Tue Sep 11 06:13:03 CDT 2018

> Date: Tue, 11 Sep 2018 13:12:40 +0300
> From: Henri Sivonen via Unicode <unicode at unicode.org>
> 
>  * I suggest splitting the "UTF-8 model" into three substantially
> different models:
> 
>  1) The UTF-8 Garbage In, Garbage Out model (the model of Go): No
> UTF-8-related operations are performed when ingesting byte-oriented
> data. Byte buffers and text buffers are type-wise ambiguous. Only
> iterating over byte data by code point gives the data the UTF-8
> interpretation. Unless the data is cleaned up as a side effect of such
> iteration, malformed sequences in input survive into output.
> 
>  2) UTF-8 without full trust in ability to retain validity (the model
> of the UTF-8-using C++ parts of Gecko; I believe this to be the most
> common UTF-8 model for C and C++, but I don't have evidence to back
> this up): When data is ingested with text semantics, it is converted
> to UTF-8. For data that's supposed to already be in UTF-8, this means
> replacing malformed sequences with the REPLACEMENT CHARACTER, so the
> data is valid UTF-8 right after input. However, iteration by code
> point doesn't trust ability of other code to retain UTF-8 validity
> perfectly and has "else" branches in order not to blow up if invalid
> UTF-8 creeps into the system.
> 
>  3) Type-system-tagged UTF-8 (the model of Rust): Valid UTF-8 buffers
> have a different type in the type system than byte buffers. To go from
> a byte buffer to an UTF-8 buffer, UTF-8 validity is checked. Once data
> has been tagged as valid UTF-8, the validity is trusted completely so
> that iteration by code point does not have "else" branches for
> malformed sequences. If data that the type system indicates to be
> valid UTF-8 wasn't actually valid, it would be nasal demon time. The
> language has a default "safe" side and an opt-in "unsafe" side. The
> unsafe side is for performing low-level operations in a way where the
> responsibility of upholding invariants is moved from the compiler to
> the programmer. It's impossible to violate the UTF-8 validity
> invariant using the safe part of the language.

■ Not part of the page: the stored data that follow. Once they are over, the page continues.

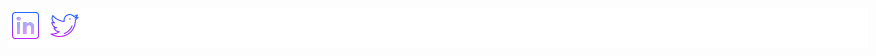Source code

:  <a href="https://www.linkedin.com/in/typ-nemonet" target="_blank" rel="noreferrer"><img src="Images/readme icon/gradient/linkedin-512.png" width="35" /></a>
 <a href="https://twitter.com/tnemonet" target="_blank" rel="noreferrer"><img src="Images/readme icon/gradient/twitter-512.png" width="35" /></a>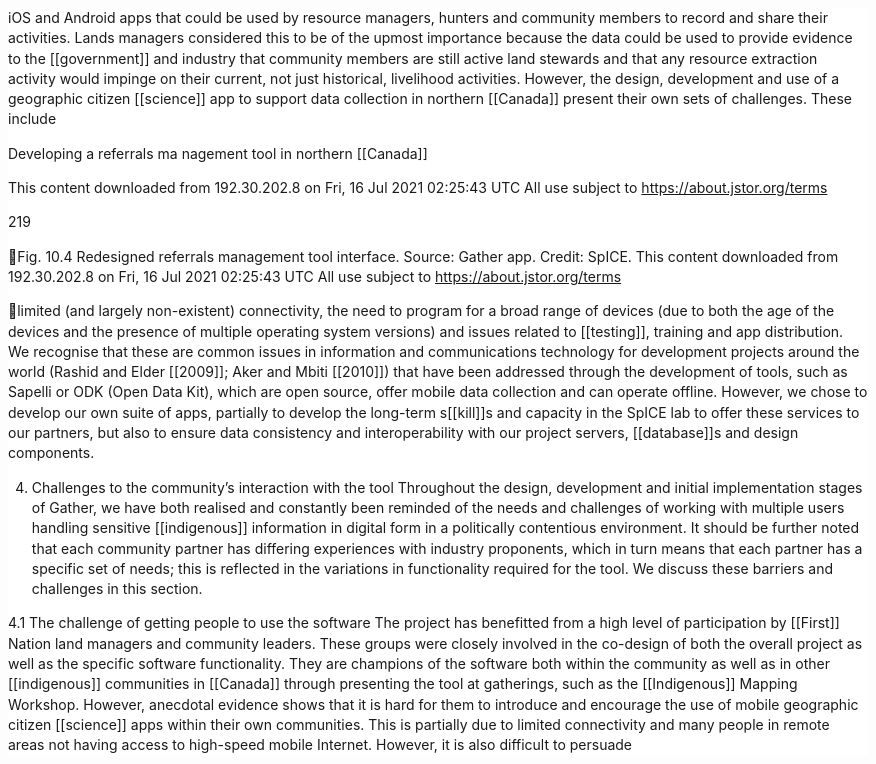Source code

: iOS and Android apps that could be used by resource managers, hunters
and community members to record and share their activities.
Lands managers considered this to be of the upmost importance
because the data could be used to provide evidence to the [[government]]
and industry that community members are still active land stewards and
that any resource extraction activity would impinge on their current, not
just historical, livelihood activities. However, the design, development
and use of a geographic citizen [[science]] app to support data collection
in northern [[Canada]] present their own sets of challenges. These include

Developing a referrals ma nagement tool in northern [[Canada]]

This content downloaded from 192.30.202.8 on Fri, 16 Jul 2021 02:25:43 UTC
All use subject to https://about.jstor.org/terms

219

Fig. 10.4 Redesigned referrals management tool interface.
Source: Gather app. Credit: SpICE.
This content downloaded from 192.30.202.8 on Fri, 16 Jul 2021 02:25:43 UTC
All use subject to https://about.jstor.org/terms

limited (and largely non-existent) connectivity, the need to program for
a broad range of devices (due to both the age of the devices and the presence of multiple operating system versions) and issues related to [[testing]],
training and app distribution. We recognise that these are common issues
in information and communications technology for development projects
around the world (Rashid and Elder [[2009]]; Aker and Mbiti [[2010]]) that
have been addressed through the development of tools, such as Sapelli
or ODK (Open Data Kit), which are open source, offer mobile data collection and can operate offline. However, we chose to develop our own suite
of apps, partially to develop the long-term s[[kill]]s and capacity in the SpICE
lab to offer these services to our partners, but also to ensure data consistency and interoperability with our project servers, [[database]]s and design
components.

4. Challenges to the community’s interaction
with the tool
Throughout the design, development and initial implementation stages
of Gather, we have both realised and constantly been reminded of the
needs and challenges of working with multiple users handling sensitive
[[indigenous]] information in digital form in a politically contentious environment. It should be further noted that each community partner has
differing experiences with industry proponents, which in turn means that
each partner has a specific set of needs; this is reflected in the variations
in functionality required for the tool. We discuss these barriers and challenges in this section.

4.1 The challenge of getting people to use the software
The project has benefitted from a high level of participation by [[First]] Nation
land managers and community leaders. These groups were closely
involved in the co-design of both the overall project as well as the specific
software functionality. They are champions of the software both within
the community as well as in other [[indigenous]] communities in [[Canada]]
through presenting the tool at gatherings, such as the [[Indigenous]] Mapping Workshop. However, anecdotal evidence shows that it is hard for
them to introduce and encourage the use of mobile geographic citizen
[[science]] apps within their own communities. This is partially due to limited connectivity and many people in remote areas not having access to
high-speed mobile Internet. However, it is also difficult to persuade
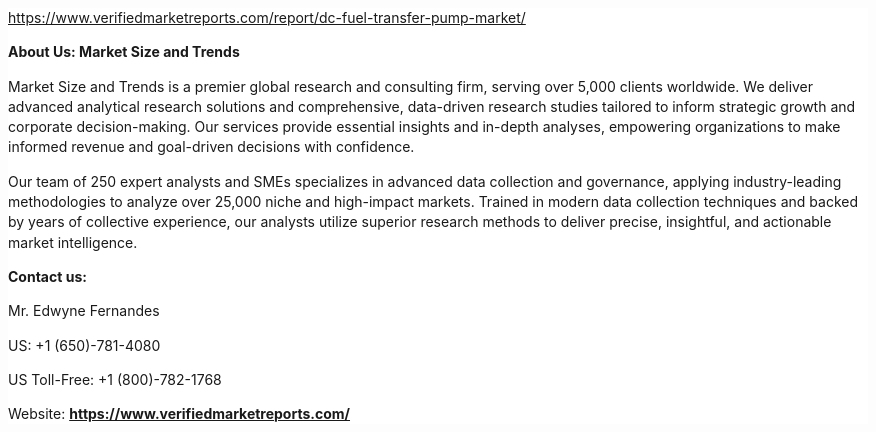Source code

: <a href="https://www.verifiedmarketreports.com/report/dc-fuel-transfer-pump-market/">https://www.verifiedmarketreports.com/report/dc-fuel-transfer-pump-market/</a></strong></p><p><strong>About Us: Market Size and Trends</strong></p><p>Market Size and Trends is a premier global research and consulting firm, serving over 5,000 clients worldwide. We deliver advanced analytical research solutions and comprehensive, data-driven research studies tailored to inform strategic growth and corporate decision-making. Our services provide essential insights and in-depth analyses, empowering organizations to make informed revenue and goal-driven decisions with confidence.</p><p>Our team of 250 expert analysts and SMEs specializes in advanced data collection and governance, applying industry-leading methodologies to analyze over 25,000 niche and high-impact markets. Trained in modern data collection techniques and backed by years of collective experience, our analysts utilize superior research methods to deliver precise, insightful, and actionable market intelligence.</p><p><strong>Contact us:</strong></p><p>Mr. Edwyne Fernandes</p><p>US: +1 (650)-781-4080</p><p>US Toll-Free: +1 (800)-782-1768</p><p>Website: <strong><a href="https://www.verifiedmarketreports.com/">https://www.verifiedmarketreports.com/</a></strong></p>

There's another model, the one used by Emacs.  AFAIU, it is different
from all the 3 you describe above.  In Emacs, each raw byte belonging
to a byte sequence which is invalid under UTF-8 is represented as a
special multibyte sequence.  IOW, Emacs's internal representation
extends UTF-8 with multibyte sequences it uses to represent raw bytes.
This allows mixing stray bytes and valid text in the same buffer,
without risking lossy conversions (such as those one gets under model
2 above).